# [Assigned task]
Start at the line containing "#### Method One" and transcribe every line exactly through the end of the records below, and only those lines.

Data extracted from a collection:

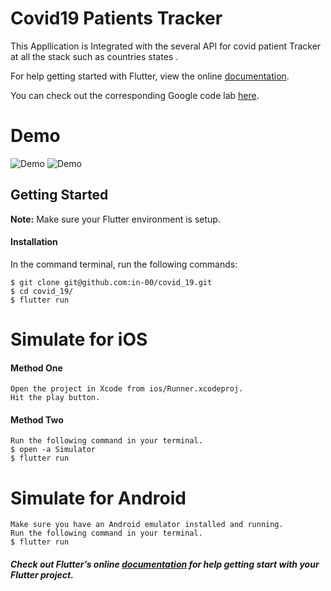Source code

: # Covid19 Patients Tracker

This Appllication is Integrated with the several API for covid patient Tracker at all the stack such as countries states .

For help getting started with Flutter, view the online
[documentation](https://flutter.io/).

You can check out the corresponding Google code lab [here](https://codelabs.developers.google.com/codelabs/flutter/index.html?index=..%2F..%2Findex#0).

# Demo
![Demo](https://github.com/in-00/covid_19/blob/d647c57e83b60ceac986da2b5e0a2a44ba74c918/ezgif.com-gif-maker.gif)
![Demo](https://github.com/in-00/covid_19/blob/d647c57e83b60ceac986da2b5e0a2a44ba74c918/demo.gif)


## Getting Started
**Note:** Make sure your Flutter environment is setup.

#### Installation

In the command terminal, run the following commands:

    $ git clone git@github.com:in-00/covid_19.git
    $ cd covid_19/
    $ flutter run

# Simulate for iOS
#### Method One
    
    Open the project in Xcode from ios/Runner.xcodeproj.
    Hit the play button.

#### Method Two

    Run the following command in your terminal.
    $ open -a Simulator
    $ flutter run

# Simulate for Android

    Make sure you have an Android emulator installed and running.
    Run the following command in your terminal.
    $ flutter run

##### Check out Flutter’s online [documentation](http://flutter.io/) for help getting start with your Flutter project.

# [Worked solution]
#### Method One
    
    Open the project in Xcode from ios/Runner.xcodeproj.
    Hit the play button.

#### Method Two

    Run the following command in your terminal.
    $ open -a Simulator
    $ flutter run

# Simulate for Android

    Make sure you have an Android emulator installed and running.
    Run the following command in your terminal.
    $ flutter run

##### Check out Flutter’s online [documentation](http://flutter.io/) for help getting start with your Flutter project.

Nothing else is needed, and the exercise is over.